In this paper we have proposed an easy-to-learn data querying language based on the principles of a natural language. Health professionals admit that clinical governance can only be effective if three components are integrated together – the financial control, the service performance and the clinical quality. In such a case the clinicians would be engaged, thus generating the service improvements [20]. To establish such an engagement it is also very important to understand how the data underlying the clinical process are collected and integrated, as well as what are the meanings of the numerous data elements. Self-regulation ability of health professionals would greatly benefit from the data querying approach proposed in this paper. This is in its turn necessary to optimize both technical and social aspects of the system and to move towards the goal of a more effective hospital.

We believe our proposed query language is much easier to use than various traditional query languages that are based on data located in the databases (like the SQL language). We have tested our approach by performing practical experiments which showed that the domain experts in the healthcare domain are able to learn the language quite rapidly and to use it to extract the necessary information from the available data stored in a form of a semistar ontology.
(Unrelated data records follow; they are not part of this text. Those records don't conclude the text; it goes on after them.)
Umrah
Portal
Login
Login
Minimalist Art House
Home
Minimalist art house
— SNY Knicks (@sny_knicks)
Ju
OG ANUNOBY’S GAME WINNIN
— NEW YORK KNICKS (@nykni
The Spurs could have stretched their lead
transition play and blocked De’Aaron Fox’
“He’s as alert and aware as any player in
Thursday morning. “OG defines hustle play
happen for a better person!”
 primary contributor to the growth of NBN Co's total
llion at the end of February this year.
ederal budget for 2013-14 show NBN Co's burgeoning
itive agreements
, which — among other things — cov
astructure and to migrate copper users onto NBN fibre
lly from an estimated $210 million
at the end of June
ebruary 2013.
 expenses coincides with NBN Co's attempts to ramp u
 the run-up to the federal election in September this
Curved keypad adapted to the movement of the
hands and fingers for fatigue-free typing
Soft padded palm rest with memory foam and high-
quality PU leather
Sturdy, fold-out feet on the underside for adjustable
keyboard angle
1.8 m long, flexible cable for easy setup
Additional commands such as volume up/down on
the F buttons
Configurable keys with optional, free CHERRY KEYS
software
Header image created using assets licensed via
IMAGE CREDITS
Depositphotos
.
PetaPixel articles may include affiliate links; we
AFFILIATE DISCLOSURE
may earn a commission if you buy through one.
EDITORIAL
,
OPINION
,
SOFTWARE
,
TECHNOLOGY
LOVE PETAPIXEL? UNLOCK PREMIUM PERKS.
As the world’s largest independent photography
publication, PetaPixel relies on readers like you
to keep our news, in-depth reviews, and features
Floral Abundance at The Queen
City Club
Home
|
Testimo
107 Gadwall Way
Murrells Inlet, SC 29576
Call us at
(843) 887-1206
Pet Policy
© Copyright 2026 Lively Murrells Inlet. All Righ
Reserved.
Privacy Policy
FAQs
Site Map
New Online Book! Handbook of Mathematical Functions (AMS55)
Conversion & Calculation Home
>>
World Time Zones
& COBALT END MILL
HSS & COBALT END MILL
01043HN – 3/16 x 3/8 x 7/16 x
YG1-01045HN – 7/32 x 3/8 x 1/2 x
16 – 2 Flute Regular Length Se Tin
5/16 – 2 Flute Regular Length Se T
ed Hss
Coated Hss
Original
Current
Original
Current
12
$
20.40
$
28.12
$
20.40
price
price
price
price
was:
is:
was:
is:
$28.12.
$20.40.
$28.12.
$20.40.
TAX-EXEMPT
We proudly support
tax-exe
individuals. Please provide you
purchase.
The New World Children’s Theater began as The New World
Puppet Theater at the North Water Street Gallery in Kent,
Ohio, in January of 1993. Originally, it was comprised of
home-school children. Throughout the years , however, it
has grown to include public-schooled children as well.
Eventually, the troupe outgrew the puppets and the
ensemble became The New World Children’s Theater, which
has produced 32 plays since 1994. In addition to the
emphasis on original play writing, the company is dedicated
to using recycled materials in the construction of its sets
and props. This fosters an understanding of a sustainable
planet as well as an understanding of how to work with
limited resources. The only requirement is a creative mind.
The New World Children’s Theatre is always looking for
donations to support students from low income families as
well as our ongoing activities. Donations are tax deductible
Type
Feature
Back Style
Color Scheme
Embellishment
Another big topic that we plan to address in future is the mechanism of access rights. Data located in ontologies of medical domain are very sensitive and therefore various types of users are allowed to access different parts of these data. We are planning to introduce the notion of a role in the language and to supplement the language with some constructs for defining the subclass of data slices that would be accessible to a particular role.

The query language described in this paper is based on a rather controlled natural language. Our future goals therefore also include reducing the level of control by allowing users to express their needs in more informal manner. That way the query language would become even more usable for healthcare professionals. Our aim here is to allow formulating queries by providing only some basic keywords which our system would then recognize and try to generate the most probable queries in the language proposed in this paper. Since it has been proved in our end-user experiments that our language is very readable, we hope that the user would then be able to choose among the proposed queries and affirm the one he/she has actually meant. This would be the next logical step taken towards even more user-friendly natural language-based query language.